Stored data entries

※ ※ ※

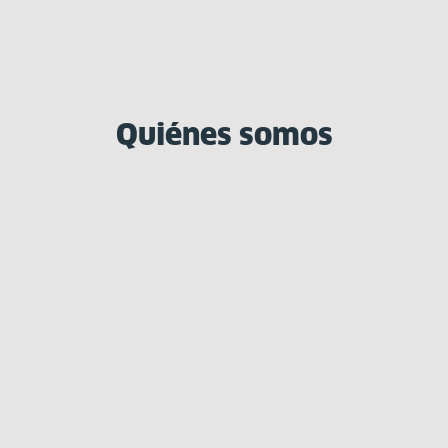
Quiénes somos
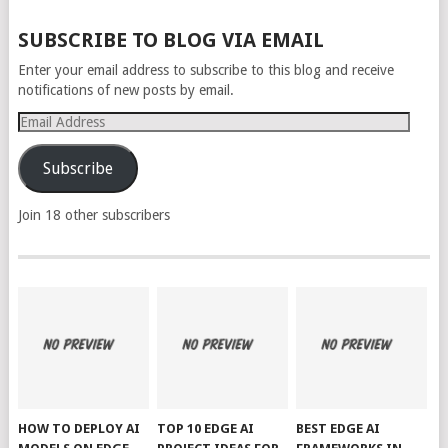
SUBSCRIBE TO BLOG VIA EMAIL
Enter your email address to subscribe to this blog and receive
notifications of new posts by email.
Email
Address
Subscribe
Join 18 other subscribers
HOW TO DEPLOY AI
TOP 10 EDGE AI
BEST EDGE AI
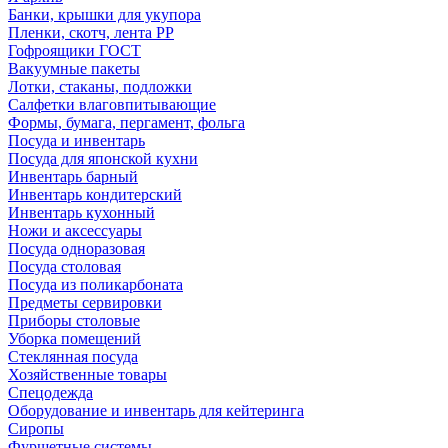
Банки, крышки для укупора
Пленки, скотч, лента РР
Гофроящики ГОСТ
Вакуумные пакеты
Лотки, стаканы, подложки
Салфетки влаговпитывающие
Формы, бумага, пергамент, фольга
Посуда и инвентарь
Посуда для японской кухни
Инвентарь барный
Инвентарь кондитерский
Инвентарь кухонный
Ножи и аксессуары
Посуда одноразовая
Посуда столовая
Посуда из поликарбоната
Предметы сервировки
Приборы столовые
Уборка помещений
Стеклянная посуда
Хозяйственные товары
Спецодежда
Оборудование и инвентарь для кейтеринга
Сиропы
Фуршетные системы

※ ※ ※

## Problem requirements
Give all entries again verbatim, without any images.

## Answer for the task
Quiénes somos
SUBSCRIBE TO BLOG VIA EMAIL
Enter your email address to subscribe to this blog and receive
notifications of new posts by email.
Email
Address
Subscribe
Join 18 other subscribers
HOW TO DEPLOY AI
TOP 10 EDGE AI
BEST EDGE AI
Банки, крышки для укупора
Пленки, скотч, лента РР
Гофроящики ГОСТ
Вакуумные пакеты
Лотки, стаканы, подложки
Салфетки влаговпитывающие
Формы, бумага, пергамент, фольга
Посуда и инвентарь
Посуда для японской кухни
Инвентарь барный
Инвентарь кондитерский
Инвентарь кухонный
Ножи и аксессуары
Посуда одноразовая
Посуда столовая
Посуда из поликарбоната
Предметы сервировки
Приборы столовые
Уборка помещений
Стеклянная посуда
Хозяйственные товары
Спецодежда
Оборудование и инвентарь для кейтеринга
Сиропы
Фуршетные системы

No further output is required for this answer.